### Texto de estudio:
──────────────────────────────

LECTURAS DE LA EUCARISTÍA
DOMINGO 29 DE JUNIO DE 2014
TIEMPO ORDINARIO A. SEMANA 13
SANTOS PEDRO Y PABLO, APÓSTOLES
ANTÍFONA
DE ENTRADA
Éstos
son los que, viviendo en nuestra carne, con su sangre fecundaron a la Iglesia,
bebieron del cáliz del Señor, y fueron hechos amigos suyos.
Se
dice Gloria.
ORACIÓN
COLECTA
Dios
nuestro, tú que nos llenas de una venerable y santa alegría en la solemnidad de
tus santos apóstoles Pedro y Pablo, concede a tu Iglesia que se mantenga
siempre fiel a todas las enseñanzas de aquellos por quienes comenzó la
propagación de la fe. Por nuestro Señor Jesucristo, tu Hijo, que vive y reina
contigo en la unidad del Espíritu Santo y es Dios por los siglos de los siglos.
LITURGIA
DE LA PALABRA
Ahora sí estoy seguro de que el Señor envió
a su ángel, para librarme de las manos de Herodes.
DEL LIBRO DE LOS HECHOS DE LOS
APÓSTOLES: 12, 1-11
En
aquellos días, el rey Herodes mandó apresar a algunos miembros de la Iglesia
para maltratarlos. Mandó pasar a cuchillo a Santiago, hermano de Juan, y viendo
que eso agradaba a los judíos, también hizo apresar a Pedro. Esto sucedió
durante los días de la fiesta de los panes Ázimos. Después de apresarlo, lo
hizo encarcelar y lo puso bajo la vigilancia de cuatro turnos de guardia, de
cuatro soldados cada turno. Su intención era hacerlo comparecer ante el pueblo
después de la Pascua. Mientras Pedro estaba en la cárcel, la comunidad no
cesaba de orar a Dios por él.
La
noche anterior al día en que Herodes iba a hacerlo comparecer ante el pueblo,
Pedro estaba durmiendo entre dos soldados, atado con dos cadenas y los
centinelas cuidaban la puerta de la prisión. De pronto apareció el ángel del
Señor y el calabozo se llenó de luz. El ángel tocó a Pedro en el costado, lo
despertó y le dijo: "Levántate pronto". Entonces las cadenas que le
sujetaban las manos se le cayeron. El ángel le dijo: "Cíñete la túnica y
ponte las sandalias", y Pedro obedeció. Después le dijo: "Ponte el
manto y sígueme". Pedro salió detrás de él, sin saber si era verdad o no
lo que el ángel hacía, y le parecía más bien que estaba soñando. Pasaron el
primero y el segundo puesto de guardia y llegaron a la puerta de hierro que
daba a la calle. La puerta se abrió sola delante de ellos. Salieron y caminaron
hasta la esquina de la calle y de pronto el ángel desapareció.
Entonces,
Pedro se dio cuenta de lo que pasaba y dijo: "Ahora sí estoy seguro de que
el Señor envió a su ángel para librarme de las manos de Herodes y de todo
cuanto el pueblo judío esperaba que me hicieran".
Palabra
de Dios.

──────────────────────────────

Registros de datos guardados
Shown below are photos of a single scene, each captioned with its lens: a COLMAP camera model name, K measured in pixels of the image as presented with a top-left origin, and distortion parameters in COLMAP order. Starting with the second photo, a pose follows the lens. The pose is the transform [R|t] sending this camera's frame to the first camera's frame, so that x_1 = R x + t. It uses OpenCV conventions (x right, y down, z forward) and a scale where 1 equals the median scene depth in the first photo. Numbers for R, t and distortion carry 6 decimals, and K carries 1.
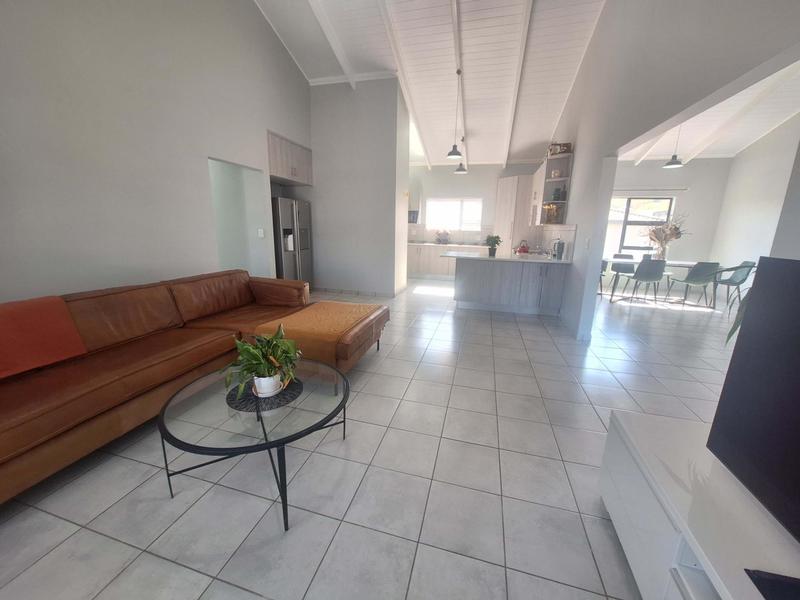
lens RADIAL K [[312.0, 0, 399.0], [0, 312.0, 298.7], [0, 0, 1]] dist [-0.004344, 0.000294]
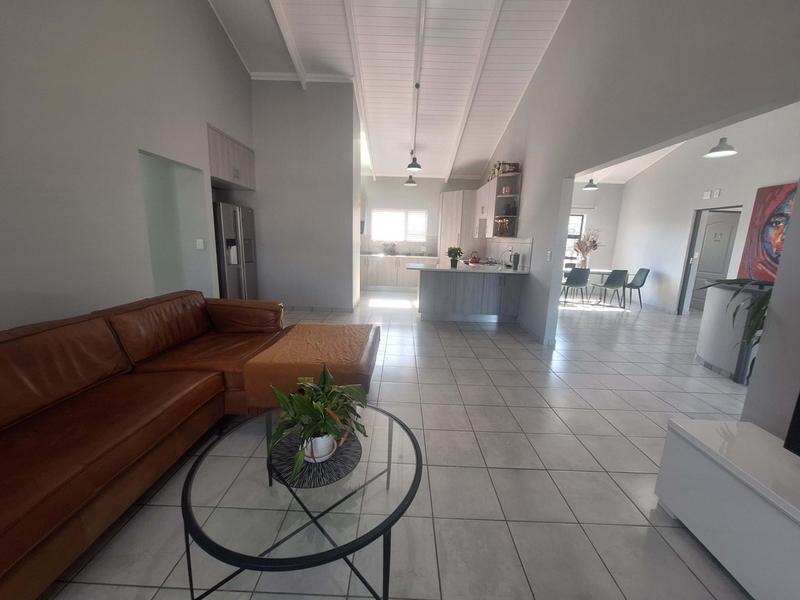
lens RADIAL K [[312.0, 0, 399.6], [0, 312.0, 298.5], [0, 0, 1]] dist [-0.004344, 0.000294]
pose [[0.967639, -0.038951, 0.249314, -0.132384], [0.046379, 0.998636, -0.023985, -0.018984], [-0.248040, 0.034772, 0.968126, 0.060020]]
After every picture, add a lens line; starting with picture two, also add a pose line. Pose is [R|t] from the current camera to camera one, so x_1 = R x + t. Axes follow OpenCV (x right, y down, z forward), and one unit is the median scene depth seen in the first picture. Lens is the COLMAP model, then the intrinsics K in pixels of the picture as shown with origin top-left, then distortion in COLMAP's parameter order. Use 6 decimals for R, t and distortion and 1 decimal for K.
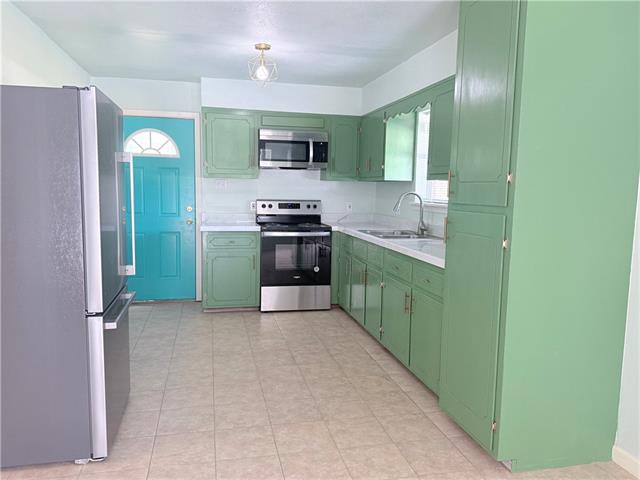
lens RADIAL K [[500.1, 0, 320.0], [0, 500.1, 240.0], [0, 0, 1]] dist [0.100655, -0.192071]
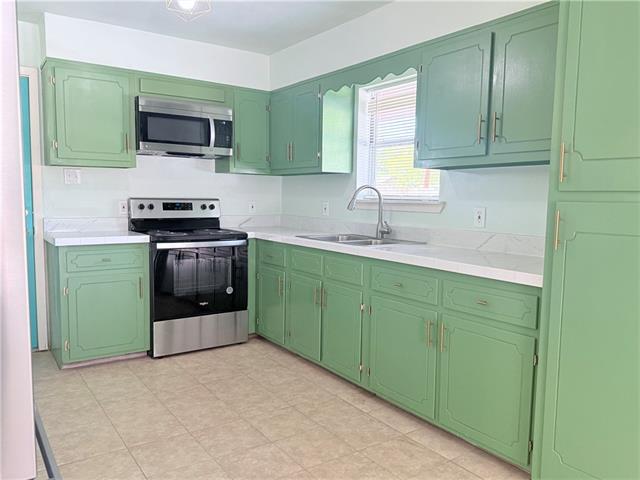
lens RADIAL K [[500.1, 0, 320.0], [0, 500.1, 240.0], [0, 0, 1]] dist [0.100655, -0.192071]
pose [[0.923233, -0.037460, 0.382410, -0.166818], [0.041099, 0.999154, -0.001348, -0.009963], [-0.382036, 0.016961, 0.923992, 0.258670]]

──────────────────────────────

### Detalles de la tarea:
Según el texto de estudio, ¿cuántos soldados tenía cada turno de guardia que vigilaba a Pedro en la cárcel?

### Resultado de la tarea:
Cuatro soldados.